Une vigilance constante et l’adoption de mesures de sécurité multicouches, bien au-delà du simple antivirus, sont la seule défense efficace contre les logiciels malveillants.
FAQ
Comment détecter un logiciel malveillant sur son système ?
Plusieurs signaux peuvent alerter sur la présence d’un logiciel malveillant : un ralentissement inhabituel de l’appareil, l’apparition de publicités intempestives (pop-ups), des fichiers qui deviennent inutilisables, des applications qui refusent de se lancer ou un blocage fréquent du système d’exploitation. Des signes de vol de données, comme des transactions bancaires non autorisées ou des connexions inexpliquées à vos comptes, sont également des indicateurs sérieux.
Un logiciel espion (spyware) peut-il endommager mon appareil ?

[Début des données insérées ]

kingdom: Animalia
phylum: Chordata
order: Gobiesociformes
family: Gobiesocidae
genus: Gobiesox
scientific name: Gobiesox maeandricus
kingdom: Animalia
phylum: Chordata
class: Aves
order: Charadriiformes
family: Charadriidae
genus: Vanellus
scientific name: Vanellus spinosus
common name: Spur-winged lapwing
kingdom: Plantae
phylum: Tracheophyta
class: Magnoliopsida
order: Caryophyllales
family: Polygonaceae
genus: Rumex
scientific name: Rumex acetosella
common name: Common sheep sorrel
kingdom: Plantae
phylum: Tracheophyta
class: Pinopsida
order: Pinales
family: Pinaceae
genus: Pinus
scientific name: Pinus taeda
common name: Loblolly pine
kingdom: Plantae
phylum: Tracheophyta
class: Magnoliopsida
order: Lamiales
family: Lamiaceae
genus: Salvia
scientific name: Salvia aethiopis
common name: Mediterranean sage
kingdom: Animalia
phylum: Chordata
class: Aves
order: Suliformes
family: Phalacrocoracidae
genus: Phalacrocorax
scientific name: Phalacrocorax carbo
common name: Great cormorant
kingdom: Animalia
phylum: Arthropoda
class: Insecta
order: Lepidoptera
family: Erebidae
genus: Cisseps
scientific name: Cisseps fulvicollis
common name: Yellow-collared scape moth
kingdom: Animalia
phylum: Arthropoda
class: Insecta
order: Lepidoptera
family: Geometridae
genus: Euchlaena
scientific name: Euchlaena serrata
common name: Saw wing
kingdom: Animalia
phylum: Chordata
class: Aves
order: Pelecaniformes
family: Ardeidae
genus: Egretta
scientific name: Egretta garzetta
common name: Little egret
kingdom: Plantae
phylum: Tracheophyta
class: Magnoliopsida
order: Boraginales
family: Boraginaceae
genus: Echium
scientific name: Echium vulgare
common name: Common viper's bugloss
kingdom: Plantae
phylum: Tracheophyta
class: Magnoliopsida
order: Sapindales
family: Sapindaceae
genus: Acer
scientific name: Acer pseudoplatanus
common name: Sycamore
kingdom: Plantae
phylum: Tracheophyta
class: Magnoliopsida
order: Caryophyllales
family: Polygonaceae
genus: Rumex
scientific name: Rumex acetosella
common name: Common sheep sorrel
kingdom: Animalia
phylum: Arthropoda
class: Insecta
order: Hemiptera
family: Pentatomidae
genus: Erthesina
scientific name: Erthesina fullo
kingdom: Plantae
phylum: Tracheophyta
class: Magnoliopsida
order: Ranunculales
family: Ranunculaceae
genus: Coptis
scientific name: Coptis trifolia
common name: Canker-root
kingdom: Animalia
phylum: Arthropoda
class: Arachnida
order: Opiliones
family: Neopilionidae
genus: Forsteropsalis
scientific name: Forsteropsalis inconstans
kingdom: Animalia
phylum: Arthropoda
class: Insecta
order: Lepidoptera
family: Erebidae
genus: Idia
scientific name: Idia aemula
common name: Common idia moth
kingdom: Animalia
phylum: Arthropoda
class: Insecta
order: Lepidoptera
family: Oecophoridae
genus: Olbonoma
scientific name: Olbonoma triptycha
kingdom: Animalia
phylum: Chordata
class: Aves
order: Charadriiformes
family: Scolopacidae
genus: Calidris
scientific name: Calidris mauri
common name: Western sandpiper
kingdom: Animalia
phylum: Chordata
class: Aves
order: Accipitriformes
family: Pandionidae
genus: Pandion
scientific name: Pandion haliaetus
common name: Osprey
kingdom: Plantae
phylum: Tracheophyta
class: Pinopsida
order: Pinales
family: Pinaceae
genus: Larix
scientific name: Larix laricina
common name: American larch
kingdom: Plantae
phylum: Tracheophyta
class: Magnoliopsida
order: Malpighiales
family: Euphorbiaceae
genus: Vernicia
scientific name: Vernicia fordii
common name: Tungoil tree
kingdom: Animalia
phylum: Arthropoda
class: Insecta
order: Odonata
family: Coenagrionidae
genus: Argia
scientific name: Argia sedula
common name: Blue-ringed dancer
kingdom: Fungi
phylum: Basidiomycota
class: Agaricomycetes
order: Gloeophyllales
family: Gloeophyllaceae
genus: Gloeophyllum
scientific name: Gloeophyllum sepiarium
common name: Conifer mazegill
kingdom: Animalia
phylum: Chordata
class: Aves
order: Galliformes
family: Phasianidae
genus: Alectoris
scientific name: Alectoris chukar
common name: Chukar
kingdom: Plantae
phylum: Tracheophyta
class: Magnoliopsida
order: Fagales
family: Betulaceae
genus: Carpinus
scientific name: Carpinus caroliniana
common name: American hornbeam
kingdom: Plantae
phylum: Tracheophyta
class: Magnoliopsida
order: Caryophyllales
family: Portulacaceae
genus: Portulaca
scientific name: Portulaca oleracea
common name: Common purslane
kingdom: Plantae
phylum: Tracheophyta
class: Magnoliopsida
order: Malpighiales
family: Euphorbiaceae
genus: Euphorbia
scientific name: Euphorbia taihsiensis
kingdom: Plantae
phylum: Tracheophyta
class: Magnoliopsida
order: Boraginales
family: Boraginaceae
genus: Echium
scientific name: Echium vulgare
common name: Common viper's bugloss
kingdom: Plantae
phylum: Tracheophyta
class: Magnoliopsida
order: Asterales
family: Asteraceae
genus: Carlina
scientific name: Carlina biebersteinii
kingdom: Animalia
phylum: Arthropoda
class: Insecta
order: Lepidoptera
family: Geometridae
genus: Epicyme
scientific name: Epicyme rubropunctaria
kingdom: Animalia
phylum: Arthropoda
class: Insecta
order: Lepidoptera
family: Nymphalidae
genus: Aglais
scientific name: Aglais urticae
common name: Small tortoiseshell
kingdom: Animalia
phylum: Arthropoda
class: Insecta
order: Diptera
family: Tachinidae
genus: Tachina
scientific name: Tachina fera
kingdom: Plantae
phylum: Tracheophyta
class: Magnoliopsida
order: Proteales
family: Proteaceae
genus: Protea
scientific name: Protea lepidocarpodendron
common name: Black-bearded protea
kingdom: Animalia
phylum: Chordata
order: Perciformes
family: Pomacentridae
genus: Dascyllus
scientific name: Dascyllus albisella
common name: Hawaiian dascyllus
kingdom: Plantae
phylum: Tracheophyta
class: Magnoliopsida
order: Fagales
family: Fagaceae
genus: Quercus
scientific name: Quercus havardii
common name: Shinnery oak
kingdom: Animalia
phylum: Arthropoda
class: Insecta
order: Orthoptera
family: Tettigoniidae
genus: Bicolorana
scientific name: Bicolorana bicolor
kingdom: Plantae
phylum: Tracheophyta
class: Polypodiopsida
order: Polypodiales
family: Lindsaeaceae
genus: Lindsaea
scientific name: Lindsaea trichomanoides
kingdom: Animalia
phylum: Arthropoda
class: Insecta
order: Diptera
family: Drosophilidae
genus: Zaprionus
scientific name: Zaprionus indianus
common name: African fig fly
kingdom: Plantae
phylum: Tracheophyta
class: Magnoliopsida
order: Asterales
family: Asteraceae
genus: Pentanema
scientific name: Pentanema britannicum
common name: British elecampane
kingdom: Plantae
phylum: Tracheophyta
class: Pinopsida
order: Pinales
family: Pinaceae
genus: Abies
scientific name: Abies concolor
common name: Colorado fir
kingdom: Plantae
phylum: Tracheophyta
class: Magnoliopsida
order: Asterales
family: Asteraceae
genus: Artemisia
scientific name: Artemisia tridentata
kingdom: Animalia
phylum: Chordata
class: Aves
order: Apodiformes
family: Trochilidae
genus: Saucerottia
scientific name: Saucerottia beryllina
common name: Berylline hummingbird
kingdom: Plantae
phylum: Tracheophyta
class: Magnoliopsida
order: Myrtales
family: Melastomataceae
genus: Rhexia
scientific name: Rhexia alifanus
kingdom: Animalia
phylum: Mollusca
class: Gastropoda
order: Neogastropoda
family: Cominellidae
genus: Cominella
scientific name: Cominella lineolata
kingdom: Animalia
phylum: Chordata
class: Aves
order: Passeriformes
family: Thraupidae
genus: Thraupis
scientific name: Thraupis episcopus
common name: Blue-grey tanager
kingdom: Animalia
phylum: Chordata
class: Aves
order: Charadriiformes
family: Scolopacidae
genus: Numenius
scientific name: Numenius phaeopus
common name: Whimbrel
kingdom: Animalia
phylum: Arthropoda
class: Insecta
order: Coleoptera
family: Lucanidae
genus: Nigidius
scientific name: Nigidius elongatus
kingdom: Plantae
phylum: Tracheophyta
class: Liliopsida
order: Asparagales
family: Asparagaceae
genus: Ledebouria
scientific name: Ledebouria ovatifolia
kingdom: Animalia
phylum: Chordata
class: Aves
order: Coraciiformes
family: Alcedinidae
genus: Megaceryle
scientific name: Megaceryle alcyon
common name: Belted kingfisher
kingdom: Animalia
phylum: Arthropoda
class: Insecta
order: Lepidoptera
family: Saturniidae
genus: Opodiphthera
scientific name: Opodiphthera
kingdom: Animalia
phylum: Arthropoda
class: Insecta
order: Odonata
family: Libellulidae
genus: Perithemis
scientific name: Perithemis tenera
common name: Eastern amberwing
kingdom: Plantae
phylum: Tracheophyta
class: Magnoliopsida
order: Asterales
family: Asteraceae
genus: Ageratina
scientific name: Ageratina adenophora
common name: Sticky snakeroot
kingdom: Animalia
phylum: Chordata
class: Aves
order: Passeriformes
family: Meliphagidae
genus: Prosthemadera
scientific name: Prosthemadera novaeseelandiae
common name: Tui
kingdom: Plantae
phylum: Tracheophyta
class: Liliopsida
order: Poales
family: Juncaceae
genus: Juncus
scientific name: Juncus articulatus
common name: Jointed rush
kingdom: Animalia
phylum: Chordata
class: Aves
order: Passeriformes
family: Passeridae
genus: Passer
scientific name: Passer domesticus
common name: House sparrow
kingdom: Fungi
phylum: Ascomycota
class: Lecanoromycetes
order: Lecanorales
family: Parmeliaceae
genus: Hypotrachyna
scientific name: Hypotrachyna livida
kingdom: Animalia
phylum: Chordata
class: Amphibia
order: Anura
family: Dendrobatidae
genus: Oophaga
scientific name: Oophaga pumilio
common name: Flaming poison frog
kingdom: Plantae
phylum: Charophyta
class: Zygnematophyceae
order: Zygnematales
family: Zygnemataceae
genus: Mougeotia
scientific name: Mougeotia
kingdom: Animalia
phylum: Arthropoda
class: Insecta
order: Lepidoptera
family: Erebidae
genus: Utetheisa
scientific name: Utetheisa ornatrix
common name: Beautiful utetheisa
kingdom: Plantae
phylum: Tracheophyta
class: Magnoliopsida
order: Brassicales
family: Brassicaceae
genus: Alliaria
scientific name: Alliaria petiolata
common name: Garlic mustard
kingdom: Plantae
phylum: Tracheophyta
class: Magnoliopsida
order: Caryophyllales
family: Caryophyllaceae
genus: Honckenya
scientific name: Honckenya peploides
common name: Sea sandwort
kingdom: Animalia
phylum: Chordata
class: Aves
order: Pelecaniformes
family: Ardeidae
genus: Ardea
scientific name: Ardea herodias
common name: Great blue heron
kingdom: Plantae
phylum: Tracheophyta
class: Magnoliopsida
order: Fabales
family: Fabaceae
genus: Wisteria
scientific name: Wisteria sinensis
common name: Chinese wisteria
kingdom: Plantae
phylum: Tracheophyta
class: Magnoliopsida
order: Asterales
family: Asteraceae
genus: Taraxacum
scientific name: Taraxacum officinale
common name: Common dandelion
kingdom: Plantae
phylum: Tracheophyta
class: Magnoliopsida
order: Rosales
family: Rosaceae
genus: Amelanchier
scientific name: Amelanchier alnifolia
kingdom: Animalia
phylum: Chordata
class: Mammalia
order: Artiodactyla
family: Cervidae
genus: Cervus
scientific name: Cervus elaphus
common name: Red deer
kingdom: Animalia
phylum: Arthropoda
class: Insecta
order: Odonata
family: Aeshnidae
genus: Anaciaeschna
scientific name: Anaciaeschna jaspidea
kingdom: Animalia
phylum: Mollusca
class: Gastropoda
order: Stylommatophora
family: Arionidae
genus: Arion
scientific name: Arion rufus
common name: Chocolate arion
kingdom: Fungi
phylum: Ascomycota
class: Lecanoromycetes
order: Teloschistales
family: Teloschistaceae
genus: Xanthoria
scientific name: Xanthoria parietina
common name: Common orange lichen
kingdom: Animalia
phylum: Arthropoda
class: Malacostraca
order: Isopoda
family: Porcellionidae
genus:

Un logiciel espion est principalement conçu pour collecter des informations sur l’utilisateur à des fins publicitaires. Il ne vise pas à endommager directement le fonctionnement de l’appareil. Cependant, sa présence peut entraîner un ralentissement du système et, surtout, compromettre gravement votre vie privée en collectant des données sensibles, ce qui peut avoir des conséquences indirectes sur la sécurité de vos comptes et identités numériques.
Quelle est la différence entre un virus et un cheval de Troie ?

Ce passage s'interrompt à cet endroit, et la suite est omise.